Prompt :: Reproduce the data below verbatim, preserving every line without alteration.

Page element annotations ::
= = = =

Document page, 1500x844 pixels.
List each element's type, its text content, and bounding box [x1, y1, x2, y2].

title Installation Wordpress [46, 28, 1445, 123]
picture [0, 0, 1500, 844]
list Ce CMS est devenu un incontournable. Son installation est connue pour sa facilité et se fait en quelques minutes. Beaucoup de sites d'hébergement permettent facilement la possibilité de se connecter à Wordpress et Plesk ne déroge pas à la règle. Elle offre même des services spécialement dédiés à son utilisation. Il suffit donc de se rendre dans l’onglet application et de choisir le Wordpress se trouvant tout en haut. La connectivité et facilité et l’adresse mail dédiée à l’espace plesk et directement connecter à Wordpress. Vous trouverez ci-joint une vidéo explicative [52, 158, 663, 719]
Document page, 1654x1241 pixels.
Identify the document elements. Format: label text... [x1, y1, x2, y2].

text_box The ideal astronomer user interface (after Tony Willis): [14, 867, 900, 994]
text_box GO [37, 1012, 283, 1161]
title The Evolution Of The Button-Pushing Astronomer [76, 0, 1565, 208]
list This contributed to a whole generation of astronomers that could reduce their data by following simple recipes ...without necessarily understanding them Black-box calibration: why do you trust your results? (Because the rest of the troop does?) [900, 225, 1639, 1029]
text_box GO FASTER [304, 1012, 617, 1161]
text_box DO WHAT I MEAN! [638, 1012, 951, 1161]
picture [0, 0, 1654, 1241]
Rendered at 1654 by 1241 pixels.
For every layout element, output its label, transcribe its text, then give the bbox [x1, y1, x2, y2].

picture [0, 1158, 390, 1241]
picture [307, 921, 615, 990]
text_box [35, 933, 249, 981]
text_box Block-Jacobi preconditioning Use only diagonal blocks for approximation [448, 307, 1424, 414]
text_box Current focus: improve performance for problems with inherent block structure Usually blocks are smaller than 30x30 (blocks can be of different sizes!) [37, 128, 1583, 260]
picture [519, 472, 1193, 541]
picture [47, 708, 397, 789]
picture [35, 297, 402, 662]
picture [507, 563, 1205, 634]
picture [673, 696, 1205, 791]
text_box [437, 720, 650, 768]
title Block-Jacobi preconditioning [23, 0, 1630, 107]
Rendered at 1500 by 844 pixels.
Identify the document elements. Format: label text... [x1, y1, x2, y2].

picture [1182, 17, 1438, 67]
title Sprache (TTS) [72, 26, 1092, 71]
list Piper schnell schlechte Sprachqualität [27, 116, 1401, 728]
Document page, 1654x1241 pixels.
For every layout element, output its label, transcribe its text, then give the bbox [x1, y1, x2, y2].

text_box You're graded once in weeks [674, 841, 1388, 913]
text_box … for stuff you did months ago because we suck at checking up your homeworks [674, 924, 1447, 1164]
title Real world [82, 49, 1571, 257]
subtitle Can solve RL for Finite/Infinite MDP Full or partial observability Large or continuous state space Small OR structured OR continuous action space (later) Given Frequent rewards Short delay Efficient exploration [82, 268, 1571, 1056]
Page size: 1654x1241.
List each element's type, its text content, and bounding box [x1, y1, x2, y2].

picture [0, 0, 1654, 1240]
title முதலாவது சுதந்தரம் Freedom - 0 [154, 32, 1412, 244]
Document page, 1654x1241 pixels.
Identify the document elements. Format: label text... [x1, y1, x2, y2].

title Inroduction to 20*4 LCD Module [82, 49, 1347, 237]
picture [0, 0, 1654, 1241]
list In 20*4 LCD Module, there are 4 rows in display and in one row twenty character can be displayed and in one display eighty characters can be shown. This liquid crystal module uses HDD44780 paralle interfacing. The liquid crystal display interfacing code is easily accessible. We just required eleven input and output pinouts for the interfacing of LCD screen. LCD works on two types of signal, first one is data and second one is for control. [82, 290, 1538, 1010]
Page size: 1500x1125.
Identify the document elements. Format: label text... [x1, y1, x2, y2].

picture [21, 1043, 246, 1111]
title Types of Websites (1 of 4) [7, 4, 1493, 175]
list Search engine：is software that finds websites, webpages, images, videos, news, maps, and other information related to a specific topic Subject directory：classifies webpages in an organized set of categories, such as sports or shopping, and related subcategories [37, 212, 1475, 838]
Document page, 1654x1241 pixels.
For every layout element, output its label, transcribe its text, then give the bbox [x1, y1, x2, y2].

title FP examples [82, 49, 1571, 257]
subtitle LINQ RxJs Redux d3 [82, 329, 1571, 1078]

= = = =

Exercise result ::
Document page, 1500x844 pixels.
List each element's type, its text content, and bounding box [x1, y1, x2, y2].

title Installation Wordpress [46, 28, 1445, 123]
picture [0, 0, 1500, 844]
list Ce CMS est devenu un incontournable. Son installation est connue pour sa facilité et se fait en quelques minutes. Beaucoup de sites d'hébergement permettent facilement la possibilité de se connecter à Wordpress et Plesk ne déroge pas à la règle. Elle offre même des services spécialement dédiés à son utilisation. Il suffit donc de se rendre dans l’onglet application et de choisir le Wordpress se trouvant tout en haut. La connectivité et facilité et l’adresse mail dédiée à l’espace plesk et directement connecter à Wordpress. Vous trouverez ci-joint une vidéo explicative [52, 158, 663, 719]
Document page, 1654x1241 pixels.
Identify the document elements. Format: label text... [x1, y1, x2, y2].

text_box The ideal astronomer user interface (after Tony Willis): [14, 867, 900, 994]
text_box GO [37, 1012, 283, 1161]
title The Evolution Of The Button-Pushing Astronomer [76, 0, 1565, 208]
list This contributed to a whole generation of astronomers that could reduce their data by following simple recipes ...without necessarily understanding them Black-box calibration: why do you trust your results? (Because the rest of the troop does?) [900, 225, 1639, 1029]
text_box GO FASTER [304, 1012, 617, 1161]
text_box DO WHAT I MEAN! [638, 1012, 951, 1161]
picture [0, 0, 1654, 1241]
Rendered at 1654 by 1241 pixels.
For every layout element, output its label, transcribe its text, then give the bbox [x1, y1, x2, y2].

picture [0, 1158, 390, 1241]
picture [307, 921, 615, 990]
text_box [35, 933, 249, 981]
text_box Block-Jacobi preconditioning Use only diagonal blocks for approximation [448, 307, 1424, 414]
text_box Current focus: improve performance for problems with inherent block structure Usually blocks are smaller than 30x30 (blocks can be of different sizes!) [37, 128, 1583, 260]
picture [519, 472, 1193, 541]
picture [47, 708, 397, 789]
picture [35, 297, 402, 662]
picture [507, 563, 1205, 634]
picture [673, 696, 1205, 791]
text_box [437, 720, 650, 768]
title Block-Jacobi preconditioning [23, 0, 1630, 107]
Rendered at 1500 by 844 pixels.
Identify the document elements. Format: label text... [x1, y1, x2, y2].

picture [1182, 17, 1438, 67]
title Sprache (TTS) [72, 26, 1092, 71]
list Piper schnell schlechte Sprachqualität [27, 116, 1401, 728]
Document page, 1654x1241 pixels.
For every layout element, output its label, transcribe its text, then give the bbox [x1, y1, x2, y2].

text_box You're graded once in weeks [674, 841, 1388, 913]
text_box … for stuff you did months ago because we suck at checking up your homeworks [674, 924, 1447, 1164]
title Real world [82, 49, 1571, 257]
subtitle Can solve RL for Finite/Infinite MDP Full or partial observability Large or continuous state space Small OR structured OR continuous action space (later) Given Frequent rewards Short delay Efficient exploration [82, 268, 1571, 1056]
Page size: 1654x1241.
List each element's type, its text content, and bounding box [x1, y1, x2, y2].

picture [0, 0, 1654, 1240]
title முதலாவது சுதந்தரம் Freedom - 0 [154, 32, 1412, 244]
Document page, 1654x1241 pixels.
Identify the document elements. Format: label text... [x1, y1, x2, y2].

title Inroduction to 20*4 LCD Module [82, 49, 1347, 237]
picture [0, 0, 1654, 1241]
list In 20*4 LCD Module, there are 4 rows in display and in one row twenty character can be displayed and in one display eighty characters can be shown. This liquid crystal module uses HDD44780 paralle interfacing. The liquid crystal display interfacing code is easily accessible. We just required eleven input and output pinouts for the interfacing of LCD screen. LCD works on two types of signal, first one is data and second one is for control. [82, 290, 1538, 1010]
Page size: 1500x1125.
Identify the document elements. Format: label text... [x1, y1, x2, y2].

picture [21, 1043, 246, 1111]
title Types of Websites (1 of 4) [7, 4, 1493, 175]
list Search engine：is software that finds websites, webpages, images, videos, news, maps, and other information related to a specific topic Subject directory：classifies webpages in an organized set of categories, such as sports or shopping, and related subcategories [37, 212, 1475, 838]
Document page, 1654x1241 pixels.
For every layout element, output its label, transcribe its text, then give the bbox [x1, y1, x2, y2].

title FP examples [82, 49, 1571, 257]
subtitle LINQ RxJs Redux d3 [82, 329, 1571, 1078]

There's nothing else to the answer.